他的目光,自始至终,都死死地锁定在那株石化的古树王座上。
那眼神,冰冷得,仿佛能冻结灵魂。
“看到了吗?”
白骨的声音再次响起。
她张开双臂,像是在展示自己的杰作。
那些捆绑着孙刑者等人的树根,缓缓升起,将他们高高地吊在半空中。
像是一串风干的腊肉。
“老板。”
白骨的声音,又恢复了一丝空灵。
但那空灵之中,却带着一种病态的,令人作呕的得意。
“你的这些伙计,太吵了。”
“我不喜欢。”
“现在,这里清净了。”
“只剩下我们了。”
她一步一步,从王座上走下来。
赤着脚,踩在冰冷的骨质地面上。
走向玄奘。
她的脸上,重新浮现出那种痴迷的,狂热的表情。
“留下来。”
“陪我。”
“不好吗?”
玄奘依旧沉默着。
一言不发。
他的沉默,似乎给了白骨巨大的鼓励。
她走到玄奘面前,仰起头,痴痴地看着他。
“我知道,你不是不喜欢我。”
“你只是……在生我的气。
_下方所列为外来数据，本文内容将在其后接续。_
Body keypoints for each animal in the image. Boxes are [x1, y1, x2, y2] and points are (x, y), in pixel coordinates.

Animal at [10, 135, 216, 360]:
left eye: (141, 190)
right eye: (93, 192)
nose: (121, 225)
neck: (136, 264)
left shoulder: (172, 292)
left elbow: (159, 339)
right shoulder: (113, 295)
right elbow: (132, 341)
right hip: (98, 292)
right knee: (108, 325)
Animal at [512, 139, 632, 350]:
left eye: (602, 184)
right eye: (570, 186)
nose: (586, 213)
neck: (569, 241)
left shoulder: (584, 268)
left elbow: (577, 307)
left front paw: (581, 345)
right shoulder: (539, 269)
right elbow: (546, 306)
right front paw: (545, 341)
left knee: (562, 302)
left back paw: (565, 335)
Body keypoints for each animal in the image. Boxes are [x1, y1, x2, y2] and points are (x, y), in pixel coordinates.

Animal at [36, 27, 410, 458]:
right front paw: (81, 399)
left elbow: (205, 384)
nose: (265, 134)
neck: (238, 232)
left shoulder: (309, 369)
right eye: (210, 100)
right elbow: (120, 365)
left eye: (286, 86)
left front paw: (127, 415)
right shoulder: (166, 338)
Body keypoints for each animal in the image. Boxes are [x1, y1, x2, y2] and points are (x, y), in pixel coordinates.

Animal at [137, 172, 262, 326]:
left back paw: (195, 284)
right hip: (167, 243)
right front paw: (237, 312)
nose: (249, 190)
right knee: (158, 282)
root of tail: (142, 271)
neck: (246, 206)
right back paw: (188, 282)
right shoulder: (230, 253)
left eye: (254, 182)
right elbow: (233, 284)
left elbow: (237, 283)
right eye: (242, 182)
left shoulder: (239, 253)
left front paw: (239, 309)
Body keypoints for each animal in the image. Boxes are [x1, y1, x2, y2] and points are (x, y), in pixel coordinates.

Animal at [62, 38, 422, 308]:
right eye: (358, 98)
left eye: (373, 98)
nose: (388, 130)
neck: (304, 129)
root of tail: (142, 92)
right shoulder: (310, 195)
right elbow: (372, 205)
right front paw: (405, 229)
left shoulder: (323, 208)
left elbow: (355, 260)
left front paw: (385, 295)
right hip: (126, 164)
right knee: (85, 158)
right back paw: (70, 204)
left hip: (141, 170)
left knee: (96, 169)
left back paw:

”
“气我等了别人。”
“没关系,我可以解释。”
“那个书生,只是一个意外。一个我用来打发时间的,拙劣的仿制品。”
“而你,老板。”
“你才是真的。”
“是独一无二的,是完美的……藏品。”
云逍在旁边听得胃里一阵翻江倒海。
藏品?
师父,你听见了吗?
人家压根没想跟你谈恋爱。
小主,
人家是把你当成博物馆里的恐龙化石了啊!
白骨似乎完全沉浸在了自己的世界里。
她伸出惨白的手,想要去触摸玄奘的脸。
玄奘的身体,微微一侧。
避开了。
这一个细微的动作,让白骨的表情,瞬间又冷了下来。
“为什么?”
她的声音里,充满了不解和委屈。